Proposed Parts and Components Rule
As noted above, currently, a license is generally required to export parts and components of items listed on the USML, even in instances in which such parts and components are intended to be incorporated into end-items that were previously exported under a DDTC license. In such cases, the parts and components licensing requirements are duplicative, as DDTC has already approved of the export of controlled items to the applicable end user.
On March 15, DDTC issued a proposed rule to solve this problem. The proposed license exemption would authorize the export of replacement parts and components for the repair of U.S.-supplied end-items abroad that were previously exported under a license. The exemption would only apply to exporters specifically identified in a previous license application, and would not apply if the replacement parts or components provide an upgrade to the capabilities of the original end-item.
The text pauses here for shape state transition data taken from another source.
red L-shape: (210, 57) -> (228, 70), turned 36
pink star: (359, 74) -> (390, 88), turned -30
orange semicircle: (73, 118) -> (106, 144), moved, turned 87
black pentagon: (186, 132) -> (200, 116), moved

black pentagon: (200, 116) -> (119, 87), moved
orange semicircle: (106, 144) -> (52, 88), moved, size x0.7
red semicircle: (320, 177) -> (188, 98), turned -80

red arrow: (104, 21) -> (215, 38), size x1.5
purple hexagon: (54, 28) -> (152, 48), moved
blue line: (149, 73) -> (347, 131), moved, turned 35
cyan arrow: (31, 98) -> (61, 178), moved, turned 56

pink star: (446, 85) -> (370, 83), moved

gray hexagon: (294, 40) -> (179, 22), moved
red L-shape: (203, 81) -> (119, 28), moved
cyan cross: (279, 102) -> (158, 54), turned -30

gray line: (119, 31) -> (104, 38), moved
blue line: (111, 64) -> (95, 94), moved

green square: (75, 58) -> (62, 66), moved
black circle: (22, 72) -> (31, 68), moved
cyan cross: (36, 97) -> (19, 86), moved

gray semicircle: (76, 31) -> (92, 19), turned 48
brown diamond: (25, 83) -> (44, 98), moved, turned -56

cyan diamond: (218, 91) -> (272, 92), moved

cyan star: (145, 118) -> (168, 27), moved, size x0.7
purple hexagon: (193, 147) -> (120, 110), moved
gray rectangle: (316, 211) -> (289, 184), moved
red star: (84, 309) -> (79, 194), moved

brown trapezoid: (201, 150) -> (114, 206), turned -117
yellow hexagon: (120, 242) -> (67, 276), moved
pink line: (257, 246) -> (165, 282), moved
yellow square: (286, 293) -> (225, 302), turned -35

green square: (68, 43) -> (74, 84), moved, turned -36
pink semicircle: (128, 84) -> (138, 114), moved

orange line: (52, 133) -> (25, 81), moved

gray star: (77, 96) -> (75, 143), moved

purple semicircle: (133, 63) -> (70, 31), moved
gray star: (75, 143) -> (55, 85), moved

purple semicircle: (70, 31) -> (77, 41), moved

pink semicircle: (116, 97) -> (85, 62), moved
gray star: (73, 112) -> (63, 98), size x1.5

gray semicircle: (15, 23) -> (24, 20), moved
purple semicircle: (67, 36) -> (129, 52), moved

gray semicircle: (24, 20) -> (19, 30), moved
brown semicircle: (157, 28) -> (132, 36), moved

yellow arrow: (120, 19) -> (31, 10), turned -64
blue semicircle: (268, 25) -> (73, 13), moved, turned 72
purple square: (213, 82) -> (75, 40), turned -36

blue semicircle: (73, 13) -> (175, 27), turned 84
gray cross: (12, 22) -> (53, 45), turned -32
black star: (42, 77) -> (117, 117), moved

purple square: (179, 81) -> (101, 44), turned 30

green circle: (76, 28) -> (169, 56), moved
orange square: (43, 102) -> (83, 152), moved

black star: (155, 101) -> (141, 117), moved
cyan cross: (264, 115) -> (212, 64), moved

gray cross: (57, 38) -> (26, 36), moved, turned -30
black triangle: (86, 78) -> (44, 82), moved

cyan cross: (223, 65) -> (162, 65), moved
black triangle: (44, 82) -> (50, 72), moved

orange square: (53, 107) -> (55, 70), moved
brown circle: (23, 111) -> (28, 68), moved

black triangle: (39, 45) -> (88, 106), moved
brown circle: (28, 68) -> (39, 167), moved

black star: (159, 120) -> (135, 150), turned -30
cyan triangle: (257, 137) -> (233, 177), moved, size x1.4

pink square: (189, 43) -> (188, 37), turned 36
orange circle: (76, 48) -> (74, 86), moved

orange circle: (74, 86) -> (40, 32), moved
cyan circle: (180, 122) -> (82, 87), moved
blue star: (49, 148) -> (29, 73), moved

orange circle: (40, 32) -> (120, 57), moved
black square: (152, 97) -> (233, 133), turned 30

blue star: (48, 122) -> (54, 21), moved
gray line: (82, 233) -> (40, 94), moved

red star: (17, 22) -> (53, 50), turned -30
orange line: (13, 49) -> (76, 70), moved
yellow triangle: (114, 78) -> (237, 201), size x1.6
Further, the proposed rule would limit the value and frequency of any such exports to normal logistical repair/replacement operations. In addition, the value of the replacement shipments plus the value of the original export shipment must not exceed the threshold for congressional notification.
In the same Federal Register notice, DDTC proposed certain limited revisions to the "see through" rule. Specifically, where DDTC controls exports and reexports of munitions items, commercial and dual-use items are controlled by the Department of Commerce's Bureau of Industry and Security (BIS) under the Export Administration Regulations (EAR), which impose substantially less restrictive controls than the ITAR. At present, commercial end-items that incorporate ITAR-controlled parts or components are generally considered to be ITAR-controlled. For example, certain commercial adhesives and other similar substances used in consumer electronics incorporate trace amounts of materials that may also be used in rocket fuel. Technically, and while the export control agencies have informally exercised flexibility in such cases, under the "see through" rule, such adhesives or similar substances would be ITAR-controlled.
Under the proposed rule, subject to certain conditions, a DDTC license would no longer be required for the export or reexport of ITAR-controlled parts or components incorporated in EAR-controlled end-items. To qualify for the proposed provision, the end-item must be rendered inoperable by the removal of the defense article. Further, no technical data for development or production may be transferred with the defense article. Additionally, the incorporation of the defense article must not relate to a military application.
 22 C.F.R. § 120, et seq.
 "International Traffic in Arms Regulations: Exemption for Temporary Export of Chemical Agent Protective Gear," 76 Fed. Reg. 16,353 (Mar. 23, 2011).
 "Amendment to the International Traffic in Arms Regulations: Replacement Parts/Components and Incorporated Articles," 76 Fed. Reg. 13,928 (Mar. 15, 2011).